В какое-то мгновение, когда их глаза встретились, Алла неожиданно вспомнила как, бывало, в самые острые моменты их домашних войн, Федя внезапно обхватывал ладонями ее лицо, легонько прижимая большими пальцами кончик носа, ласково говорил, словно маленькой девочке: "Би-бип!", и она затихала. Глаза ее увлажнились, но резкий окрик мужа возвратил к реальности, теплые слезы светлых воспоминаний, вырвались с горьким стоном отчаяния.

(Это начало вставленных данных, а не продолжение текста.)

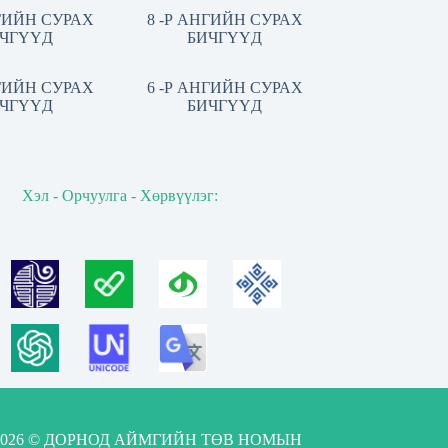
НГИЙН СУРАХ
8 -Р АНГИЙН СУРАХ
ЧГҮҮД
БИЧГҮҮД
НГИЙН СУРАХ
6 -Р АНГИЙН СУРАХ
ЧГҮҮД
БИЧГҮҮД
Хэл - Орчуулга - Хөрвүүлэг:
-2026 © ДОРНОД АЙМГИЙН ТӨВ НОМЫН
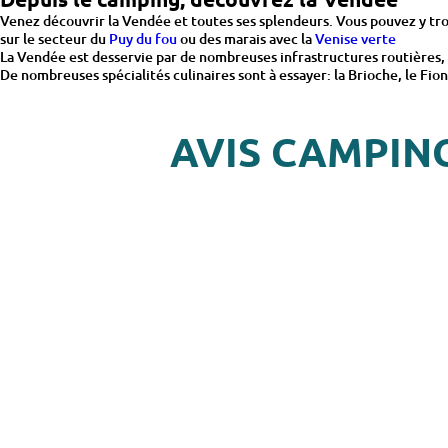
Venez découvrir la Vendée et toutes ses splendeurs. Vous pouvez y tr
sur le secteur du
Puy du fou
ou des marais avec la
Venise verte
La Vendée est desservie par de nombreuses infrastructures routières,
De nombreuses spécialités culinaires sont à essayer: la Brioche, le Fion,
AVIS CAMPIN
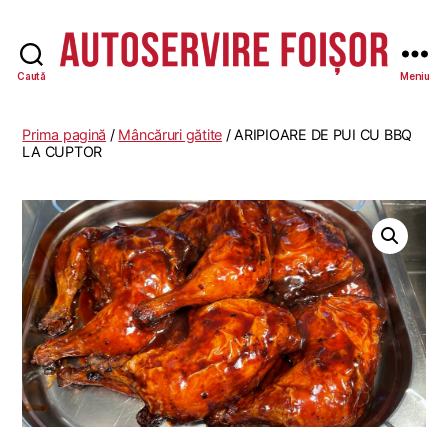
Caută
Meniu
Autoservire
Foisor
Prima pagină
/
Mâncăruri gătite
/ ARIPIOARE DE PUI CU BBQ
LA CUPTOR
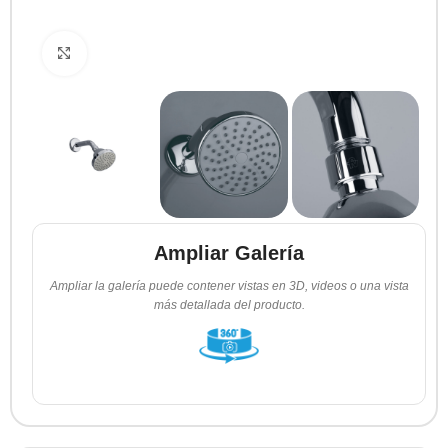
Clic para ampliar
Ampliar Galería
Ampliar la galería puede contener vistas en 3D, videos o una vista
más detallada del producto.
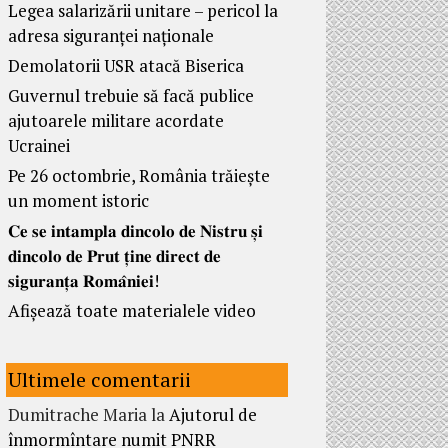
Legea salarizării unitare – pericol la
adresa siguranței naționale
Demolatorii USR atacă Biserica
Guvernul trebuie să facă publice
ajutoarele militare acordate
Ucrainei
Pe 26 octombrie, România trăiește
un moment istoric
𝐂𝐞 𝐬𝐞 𝐢𝐧𝐭𝐚𝐦𝐩𝐥𝐚 𝐝𝐢𝐧𝐜𝐨𝐥𝐨 𝐝𝐞 𝐍𝐢𝐬𝐭𝐫𝐮 𝐬̦𝐢
𝐝𝐢𝐧𝐜𝐨𝐥𝐨 𝐝𝐞 𝐏𝐫𝐮𝐭 𝐭̦𝐢𝐧𝐞 𝐝𝐢𝐫𝐞𝐜𝐭 𝐝𝐞
𝐬𝐢𝐠𝐮𝐫𝐚𝐧𝐭̦𝐚 𝐑𝐨𝐦𝐚̂𝐧𝐢𝐞𝐢!
Afișează toate materialele video
Ultimele comentarii
Dumitrache Maria
la
Ajutorul de
înmormîntare numit PNRR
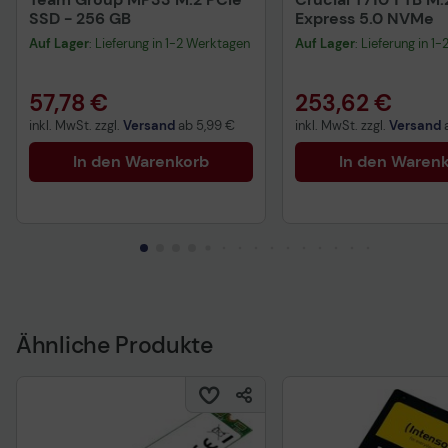
SSD - 256 GB
Express 5.0 NVMe
Auf Lager
: Lieferung in 1-2 Werktagen
Auf Lager
: Lieferung in 1
57,78 €
253,62 €
inkl. MwSt. zzgl.
Versand
ab
5,99 €
inkl. MwSt. zzgl.
Versand
In den Warenkorb
In den Waren
Ähnliche Produkte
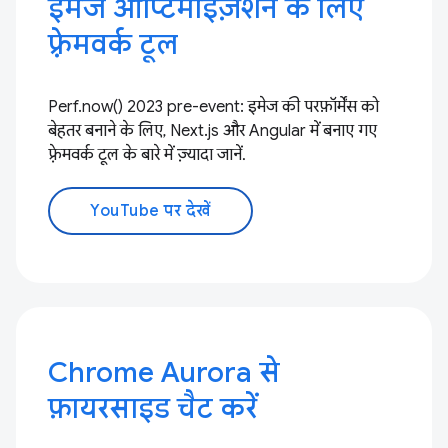
इमेज ऑप्टिमाइज़ेशन के लिए
फ़्रेमवर्क टूल
Perf.now() 2023 pre-event: इमेज की परफ़ॉर्मेंस को
बेहतर बनाने के लिए, Next.js और Angular में बनाए गए
फ़्रेमवर्क टूल के बारे में ज़्यादा जानें.
YouTube पर देखें
Chrome Aurora से
फ़ायरसाइड चैट करें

– Ненавижу-у, ненавижу-у-у тебя, ненавижу!!! Я не хочу, не могу больше жи-и-и-ть!

– Врешь! – Кольцов завизжал. – Это ты жить не хочешь? Да ты всех нас переживешь и меня в первую очередь! Ты всегда жила только в свое удовольствие! Это тебе насрать на меня, на сына!

Дверь комнаты младшего Кольцова резко распахнулась и Алла Леонидовна, которая начала картинно сползать по ней на пол, едва успела отскочить в сторону.

– Вам обоим действительно на меня насрать! – Игнат стоял на пороге, вцепившись в косяк двери, – если вы не прекратите, я сейчас же соберу манатки, рвану к бабке в Южногорск, и больше вы меня не увидите!

Не давая родителям опомниться, он хлопнул дверью и врубил музыку на полную катушку.

Федор Петрович, воспользовавшись моментом, заскочил в ванную, щелкнул замком, включил воду и перевел дух. Ржавая вода с треском, похожим на автоматные очереди, вырывалась из крана, заглушая крик Аллы за дверью, прерываемый рыданиями:

– Выключи после себя свет в ванной!

“Господи, случись хоть конец света, а она будет долбить меня своим светом!”, – печально скаламбурил Кольцов. Вскоре плач Аллы стих. Кольцов закрыл кран и прислушался. "Ушла", – он отпер дверь, осторожно выглянул в коридор. Жены там не было. Федор Петрович быстро разобрался в своем чемодане и привел себя в порядок. Когда через пятнадцать минут он посмотрел в окно, исполкомовская "Волга" уже стояла во дворе. Открывая входную дверь, он спиной почувствовал пристальный взгляд. Кольцов оглянулся. Это была Алла. Она тихо, бесстрастно, с обычными своими паузами промямлила:

– Готов к труду и обороне… Цветешь и пахнешь… Можешь за мной не заезжать…Развлекайся сам… Я к Фаине не поеду!

– Кому ты там нужна! – сказал Кольцов, сразу понял, что перегнул палку, но вместо неловкости почувствовал себя победителем и величественно закрыл за собой дверь.

***

По пути в исполком Федор Петрович снова погрузился в раздумья.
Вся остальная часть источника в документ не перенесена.